Packing Toddler SnacksBy Kalena Langford on 26 Jan 2019
Plane travel is great if you decide it’s going to be. More specifically, plane travel with babies or young children can be great if you choose to be of that mindset. That’s not to say things can’t and won’t go wrong. There’s a really good chance they will. But I’ve found that deciding ahead of time to deal with challenges as they come as happily as possible is the best approach for traveling in general.
The above being said, preparations should most certainly still be made for traveling with little ones. Each family has different things that will work best for them, but I’m pretty sure that snacks make the list for everyone.
A few of our favorite snacks for airplane travel are: Beechnut Fruit & Oat bars, mini Larabars (Cashew Cookie and Apple Pie are our most frequently purchased flavors), applesauce or other pouches, Annie’s cheese bunnies, graham crackers, and Annie’s fruit snacks. I also sometimes like to have a container of Puffs on hand. It can be a bit bulky, but it fits nicely in the bottle part of my diaper bag and is something my toddler can easily hold and feed himself without making a huge mess. It also tends to keep him busy for a while (versus say eating a packet of fruit snacks fairly quickly).
And a few different ways to pack them safely are: a small bag in my diaper bag, a divided plastic jewelry/bead container, or in a separate compartment (or bag) in my son’s backpack.
To briefly expound on each of these methods…

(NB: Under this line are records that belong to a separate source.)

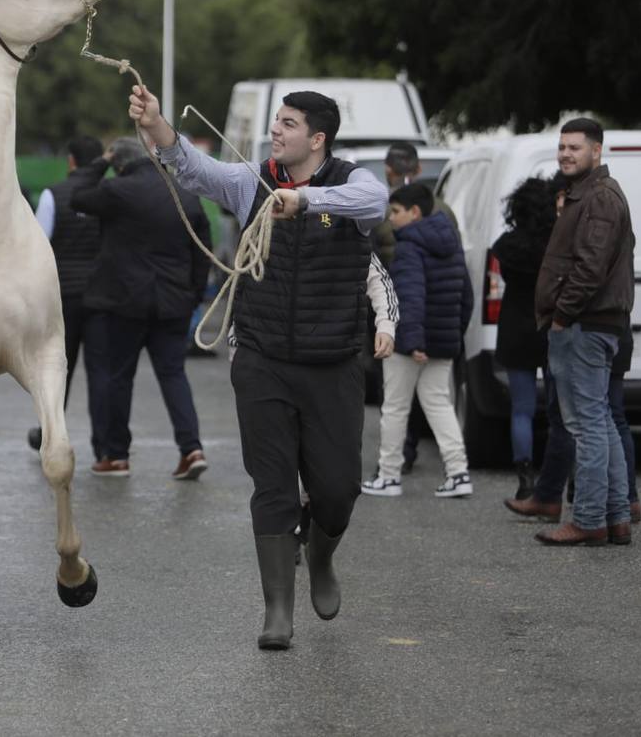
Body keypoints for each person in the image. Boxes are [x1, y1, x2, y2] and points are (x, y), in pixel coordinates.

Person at [129, 84, 387, 650]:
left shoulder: (352, 181)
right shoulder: (253, 180)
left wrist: (308, 201)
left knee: (338, 488)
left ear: (317, 139)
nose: (276, 131)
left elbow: (376, 204)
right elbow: (195, 171)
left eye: (289, 124)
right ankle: (277, 611)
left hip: (334, 363)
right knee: (271, 486)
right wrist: (157, 125)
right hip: (263, 361)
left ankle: (320, 557)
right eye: (277, 121)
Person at [69, 137, 211, 478]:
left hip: (125, 303)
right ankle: (191, 449)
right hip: (173, 303)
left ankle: (117, 456)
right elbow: (201, 248)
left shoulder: (118, 190)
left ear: (119, 163)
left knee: (120, 378)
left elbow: (78, 196)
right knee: (174, 375)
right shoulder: (183, 193)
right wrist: (191, 295)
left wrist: (99, 163)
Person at [533, 118, 634, 547]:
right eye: (562, 147)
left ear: (597, 151)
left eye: (575, 147)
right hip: (587, 323)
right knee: (600, 421)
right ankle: (615, 518)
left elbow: (590, 266)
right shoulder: (588, 194)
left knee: (588, 424)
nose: (566, 154)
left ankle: (590, 519)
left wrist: (562, 314)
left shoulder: (599, 197)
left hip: (583, 325)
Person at [362, 183, 474, 498]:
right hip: (443, 341)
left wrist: (412, 342)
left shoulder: (409, 246)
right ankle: (458, 472)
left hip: (410, 342)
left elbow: (410, 298)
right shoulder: (452, 242)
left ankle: (388, 475)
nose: (391, 219)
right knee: (439, 404)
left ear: (414, 212)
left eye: (395, 212)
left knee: (395, 406)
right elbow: (466, 297)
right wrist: (451, 334)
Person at [24, 136, 107, 454]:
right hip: (101, 293)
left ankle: (49, 434)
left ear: (71, 161)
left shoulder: (52, 195)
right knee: (101, 372)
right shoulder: (107, 194)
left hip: (63, 297)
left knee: (58, 368)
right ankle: (105, 446)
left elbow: (39, 246)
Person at [491, 178, 558, 500]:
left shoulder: (507, 245)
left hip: (516, 327)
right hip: (552, 327)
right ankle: (564, 478)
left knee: (522, 409)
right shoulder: (558, 243)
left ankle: (525, 478)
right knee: (563, 410)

My most frequently used method for travel, in general, is the bag in bag. I typically keep a good selection of small zip up bags from the dollar section at Target. I keep toys in one (for more info on that, see this post), sometimes some of my stuff in one, and snacks in one. It keeps things organized and easily accessible. Typically, the only other stuff floating around in my bag is diapers and wipes and maybe a change of clothes.

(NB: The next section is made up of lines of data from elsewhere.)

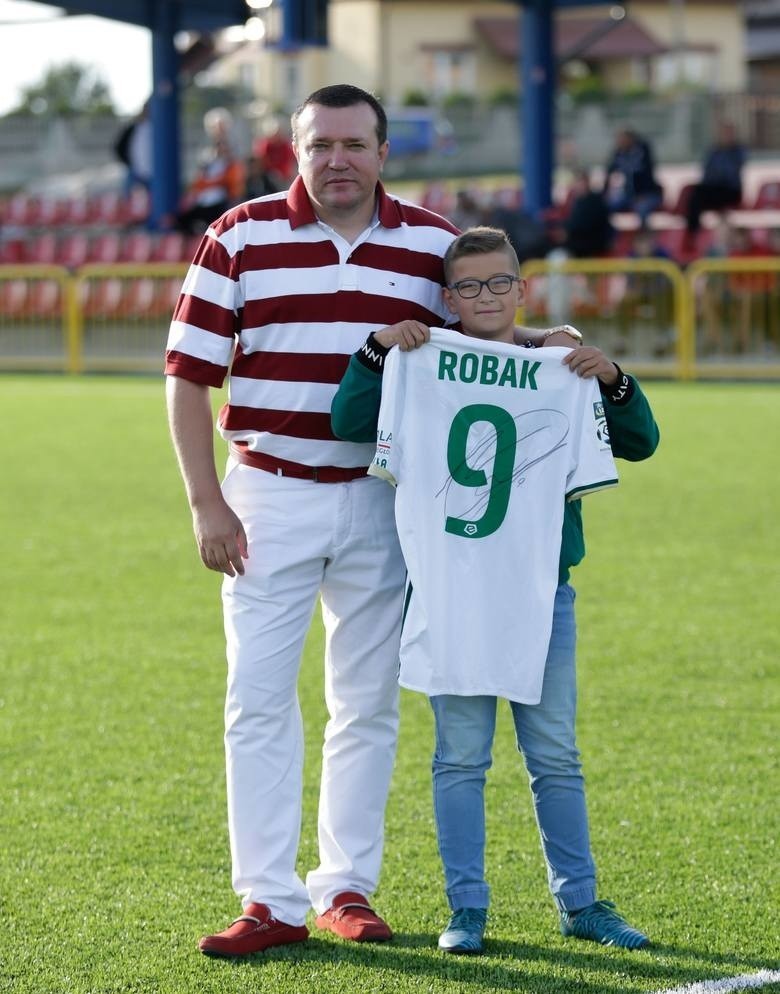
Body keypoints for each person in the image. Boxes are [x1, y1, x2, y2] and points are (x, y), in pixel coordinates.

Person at [165, 83, 464, 959]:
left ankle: (344, 887)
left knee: (364, 703)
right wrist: (204, 500)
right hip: (267, 491)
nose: (337, 159)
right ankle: (269, 899)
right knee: (257, 700)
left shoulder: (433, 244)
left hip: (382, 496)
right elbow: (188, 377)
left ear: (382, 153)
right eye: (319, 144)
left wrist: (558, 342)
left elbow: (482, 348)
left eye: (354, 144)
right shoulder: (239, 235)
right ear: (294, 152)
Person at [331, 226, 659, 956]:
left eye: (499, 283)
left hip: (541, 591)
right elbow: (349, 421)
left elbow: (640, 442)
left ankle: (580, 901)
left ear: (522, 287)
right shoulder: (424, 361)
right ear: (450, 297)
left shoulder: (557, 363)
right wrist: (379, 350)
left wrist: (612, 379)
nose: (486, 296)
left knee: (555, 755)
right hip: (451, 588)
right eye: (470, 286)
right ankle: (467, 908)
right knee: (460, 756)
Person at [176, 107, 247, 235]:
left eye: (221, 127)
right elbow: (199, 176)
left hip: (225, 197)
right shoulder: (206, 149)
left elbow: (236, 174)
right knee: (182, 219)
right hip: (205, 197)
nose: (219, 131)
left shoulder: (235, 148)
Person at [685, 122, 746, 236]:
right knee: (694, 194)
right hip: (713, 190)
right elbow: (706, 172)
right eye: (723, 133)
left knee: (700, 194)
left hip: (730, 191)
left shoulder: (738, 151)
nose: (726, 136)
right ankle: (692, 233)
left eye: (728, 133)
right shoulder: (713, 151)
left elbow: (729, 174)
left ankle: (693, 233)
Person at [603, 128, 663, 228]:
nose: (620, 142)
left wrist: (642, 195)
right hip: (628, 195)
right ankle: (608, 237)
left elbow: (648, 173)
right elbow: (609, 172)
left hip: (648, 194)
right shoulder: (619, 153)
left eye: (622, 139)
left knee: (642, 208)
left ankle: (643, 238)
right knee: (605, 206)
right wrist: (604, 193)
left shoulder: (642, 151)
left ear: (631, 139)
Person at [114, 101, 152, 197]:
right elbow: (118, 147)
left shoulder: (159, 128)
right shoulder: (134, 128)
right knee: (130, 201)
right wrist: (129, 163)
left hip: (154, 173)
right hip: (135, 172)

When my son was 18 months old, we flew to the Big Island for a wonderful vacation. Getting to Hawaii isn’t a quick trip, and on top of that, one of the legs we booked was from Houston to Oahu…an EIGHT HOUR flight. This lengthy of a flight was a first for us with a child, so I tried to really be prepared especially since the iPad was hit and miss as far as entertainment goes for him at that point. One thing I probably almost overdid was preparing snacks. That was just what he was really into, so I wanted to have a lot of options ready. So I bought a jewelry/bead organizer at a craft store and filled it up with all sorts of things (some ideas: graham crackers, yogurt melts, cheese, grapes, carrots, cheese or peanut butter crackers, pretzels). It was a huge hit for him! He loved getting to pick out different things to try. It kept him busy and entertained for quite a while off and on.
I will say, though, that we traveled to Hawaii again this past December, and I didn’t feel like it was worth making a big box like that again. He’s just a little more advanced in what he eats and is entertained by. So, I’d recommend this type of snack carry for kids maybe 2 and under taking the child and their interests into consideration.
Something I actually haven’t done yet is pack my son’s snacks in his own bag. But I feel like I’ll probably be doing that soon since he has a little sis on the way and I tend to like things organized and separate when possible. He’s also more capable and willing to keep up with some of his own stuff. I purchased this backpack for him for Christmas, and I love it so much. We haven’t got to use it a whole lot yet, but it has so much potential for organization. There’s multiple compartments (without having too many) that are very easily accessible since the bag opens flat. This backpack isn’t the least expensive on the market by any means, but it’s made well by a small business (which I love to support) and can grow with him (so it will last a long time). Obviously, an alternative to a built in compartment in his bag would be a separate small bag like I do in my own. But I like the idea of built-in places in his bag so that if he gets into it on his own, he doesn’t lose a loose bag.